■ Data for analysis ■
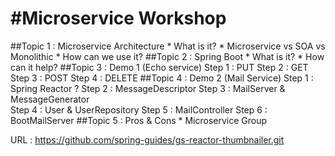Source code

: #Microservice Workshop
=====================

##Topic 1 : Microservice Architecture
    * What is it?
    * Microservice vs SOA vs Monolithic
    * How can we use it?
##Topic 2 : Spring Boot
    * What is it?
    * How can it help?
##Topic 3 : Demo 1 (Echo service) 
    Step 1 : PUT
    Step 2 : GET
    Step 3 : POST
    Step 4 : DELETE
##Topic 4 : Demo 2 (Mail Service)
    Step 1 : Spring Reactor ?
    Step 2 : MessageDescriptor
    Step 3 : MailServer & MessageGenerator    
    Step 4 : User & UserRepository
    Step 5 : MailController
    Step 6 : BootMailServer
##Topic 5 : Pros & Cons
    * Microservice Group
    
URL : https://github.com/spring-guides/gs-reactor-thumbnailer.git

■ Exercise aim ■
Rewrite the records above, replacing "Topic" with "Session" everywhere and changing nothing else. Leave the picture out of your answer.

■ Exercise solution ■
Source code

: #Microservice Workshop
=====================

##Session 1 : Microservice Architecture
    * What is it?
    * Microservice vs SOA vs Monolithic
    * How can we use it?
##Session 2 : Spring Boot
    * What is it?
    * How can it help?
##Session 3 : Demo 1 (Echo service) 
    Step 1 : PUT
    Step 2 : GET
    Step 3 : POST
    Step 4 : DELETE
##Session 4 : Demo 2 (Mail Service)
    Step 1 : Spring Reactor ?
    Step 2 : MessageDescriptor
    Step 3 : MailServer & MessageGenerator    
    Step 4 : User & UserRepository
    Step 5 : MailController
    Step 6 : BootMailServer
##Session 5 : Pros & Cons
    * Microservice Group
    
URL : https://github.com/spring-guides/gs-reactor-thumbnailer.git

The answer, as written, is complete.